Could you have a faulty USB device, or faulty USB cable plugged in that is drawing excess current?

Note that USB-C ports are very different. They can supply up around 2,000 mA (if I remember correctly). And USB-C devices can draw much more current than the 500 mA that older USB ports can supply.

You can check current draw with a small, plug-in, USB tester. Look on ebay for < USB voltage current meter >, they cost about $10 or less. They are invaluable. I have one and bought another for my wife; she loves it and uses it check all her USB chargers!

Thanks for pointing this out to me, very interesting.

The only things plugged into my USB ports are the keyboard, mouse, and printer, using three of the four USB ports in the back of the machine. The two in front I’ve only used to initially load Ubuntu OS onto this machine, although now that I think back I had a bit of trouble with the PC recognizing the flash drive, unfortunately, I can’t remember now the exact situation and what I did to make it work.
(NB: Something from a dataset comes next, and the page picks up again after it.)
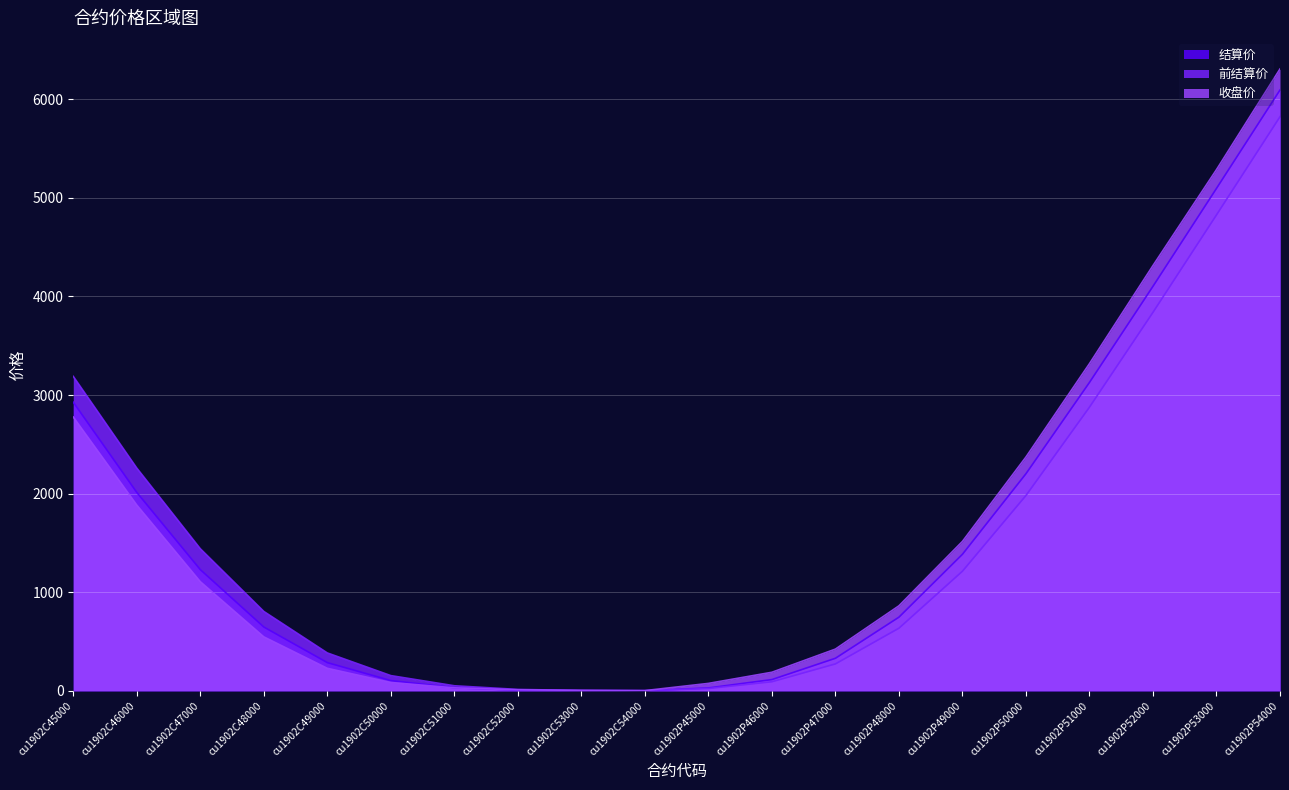

How many interior local valleys does the 前结算价 series have?

1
For a little while now things appeared to be running smoothly, the CPUs appeared normal, but when I just did a restart after the latest Ubuntu update one of the CPUs went back to running high again.

Also, when this is occurring I cannot put the PC into suspend mode, it immediately wakes up again. Sometimes when I shut it down completely and restart later the CPUs appear to run normally, until the next restart or freeze. The last freeze actually occurred when all four CPUs were running very low. Go figure…

Anyway, below is the most recent error report I ran just after the last restart. It shows those USB port issues again along with some errors that appear related to the failure to suspend. Some of those error lines seem to be connected to USBs in some way, for example:

022-01-10T18:16:12,382170-05:00 PM: Device usb2 failed to suspend async: error -16

I’ll try looking into those USB cables and see what happens. Thanks again for your insights.

dmesg --time-format iso -l err,crit,alert,emerg
2022-01-10T18:12:45,108136-05:00 x86/cpu: VMX (outside TXT) disabled by BIOS
2022-01-10T18:12:45,413145-05:00 tpm_crb MSFT0101:00: [Firmware Bug]: ACPI region does not cover the entire command/response buffer. [mem 0xfed40000-0xfed4087f flags 0x200] vs fed40080 f80
2022-01-10T18:12:45,413156-05:00 tpm_crb MSFT0101:00: [Firmware Bug]: ACPI region does not cover the entire command/response buffer. [mem 0xfed40000-0xfed4087f flags 0x200] vs fed40080 f80
2022-01-10T18:12:47,457048-05:00 usb usb1-port13: over-current condition
2022-01-10T18:12:47,593048-05:00 usb usb1-port14: over-current condition
2022-01-10T18:16:12,382164-05:00 PM: dpm_run_callback(): usb_dev_suspend+0x0/0x20 returns -16
2022-01-10T18:16:12,382170-05:00 PM: Device usb2 failed to suspend async: error -16
2022-01-10T18:16:13,461997-05:00 PM: Some devices failed to suspend, or early wake event detected
2022-01-10T18:16:14,941800-05:00 PM: dpm_run_callback(): usb_dev_suspend+0x0/0x20 returns -16
2022-01-10T18:16:14,941806-05:00 PM: Device usb2 failed to suspend async: error -16
2022-01-10T18:16:15,684121-05:00 PM: Some devices failed to suspend, or early wake event detected
2022-01-10T18:16:38,733326-05:00 PM: dpm_run_callback(): usb_dev_suspend+0x0/0x20 returns -16
2022-01-10T18:16:38,733345-05:00 PM: Device usb2 failed to suspend async: error -16
2022-01-10T18:16:39,464833-05:00 PM: Some devices failed to suspend, or early wake event detected
2022-01-10T18:16:40,555615-05:00 PM: dpm_run_callback(): usb_dev_suspend+0x0/0x20 returns -16
2022-01-10T18:16:40,555621-05:00 PM: Device usb2 failed to suspend async: error -16
2022-01-10T18:16:41,307720-05:00 PM: Some devices failed to suspend, or early wake event detected

It probably goes without saying, but have you gone to the Lenovo site / Support, and downloaded and installed the latest USB drivers for your machine?

That being said I had a Lenovo Thinkpad T500 that exhibited similar problems to those you are describing. I.e., it would run fine for a week or so, then fail at the most inconvenient times. That was in 2011. I was working at sorting out the problems with it but somebody broke into my friend’s car and stole it before I had finished my troubleshooting plan.